Hakan'ı bulmam gerekiyordu. Salonda bir tek Kerem'in annesi vardı. Beni görünce eliyle beni yanına çağırdı. Yanına gitmemle bıçağı elime tutuşturdu. 

"Al bunları, küçük küçük doğra" dedi ve ocağın başına geçti. Bir sürü şey hazırlamıştı. 

"Kim için bunlar?" diye sordum şaşkınlıkla. 

"Bizim içun" deyince şaşkınlığım daha da arttı. 

"Hepsini nasıl yiyeceğiz ki?" diye sordum haklı olarak. 

"Üçü silip süpürür bunlari beş dakikada.

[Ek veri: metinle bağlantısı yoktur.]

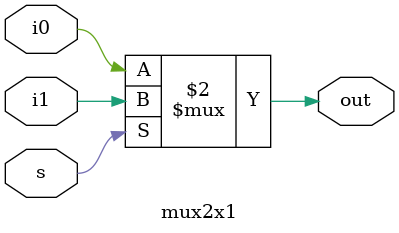
<source format=v>
`timescale 1ns / 1ps
module halfadderusing2x1mux(input a,b,sum,output carry);

mux2x1 sum1(a,~a,b,sum);
mux2x1 c1(0,a,b,carry);

endmodule

module mux2x1(input i0,i1,s,output reg out);
always@*
begin
out=s?i1:i0;
end
endmodule

</source>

Sen aç kalmamaya bak kizum" dedi gülerek. Bir yandan da tavadaki menemene yumurtaları kırıyordu.

"Onlarda mı gelecekler?" diye sordum heyecanla. Hakan'la tekrar nasıl karşılaşacağımı düşünürken, buraya benim yanıma gelecek olması beni rahatlatmıştı. 

"Hep beraber yiyeceğiz bunları" dedi bana bakarak. Gözlerindeki neşenin yanına, bir karanlık yerleşti sanki ve anında da kayboldu. Neden öyle bakmıştı ki bana şimdi? Önemsemedim. Birlikte sofrayı hazırladık. İsmi Fadime'ydi. Ve ben onunla kahvaltı hazırlarken, sofraya tabakları sığdırmak dışında başka bir şey düşünmemiştim. Ve bu çok nadir olurdu. Tüm düşüncelerimin geçici de olsa benden uzaklaşmasını sağlamıştı.